Cardinal Joseph Ratzinger, then the head of the Congregation for the Doctrine of the Faith and now Pope Benedict XVI, opposed that document. In a pointed letter, he warned “against engaging in compromises which may even give the impression of trying to condone practices which are immoral, for example, technical instructions in the use of prophylactic devices.”
He drew the US bishops’ attention to an article in L’Osservatore Romano that condemned condom use without equivocation: “I quote, ‘To seek a solution to the problem of infection by promoting the use of prophylactics would be to embark on a way not only insufficiently reliable from the technical point of view, but also and above all unacceptable from the moral aspect. Such a proposal for ‘safe’ or at least ‘safer’ sex—as they say—ignores the real cause of the problem, namely, the permissiveness which, in the area of sex as in that related to other abuses, corrodes the moral fiber of the people.”

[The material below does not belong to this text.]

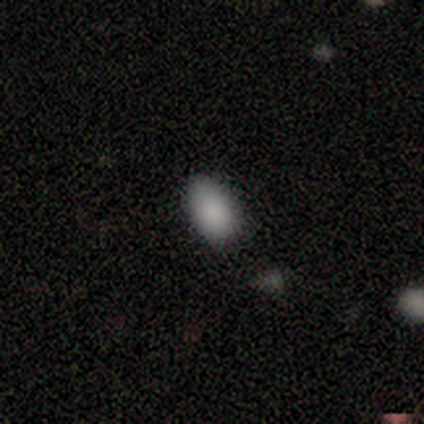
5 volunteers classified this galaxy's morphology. This appears to be a smooth galaxy with no disk features (40%, tied with star or artifact) that is in between round and cigar-shaped (50%, tied with cigar-shaped). Merging: none (67%).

During his 2007 visit to the US, he sounded this warning again, lamenting as “particularly disturbing…the reduction of the precious and delicate area of education in sexuality to management of ‘risk,’ bereft of any reference to the beauty of conjugal love.”
And then, most recently in the interview-book Light of the World, he repeated that condom use is not a “moral solution.”
Yet the Catholic left claims confidently that the Church’s position on condom use has “changed.” Dissenters continue to point to the passage from Light of the World in which Benedict offers a narrow and nuanced observation about an intention behind (but not the act of) condom use and speculates that the flicker of consideration for another person’s safety contained within that intention might in some cases grow into a greater sense of morality: “[The Church] of course does not regard it as a real or moral solution, but, in this or that case, there can be nonetheless, in the intention of reducing the risk of infection, a first step in a movement toward a different way, a more human way, of living sexuality.”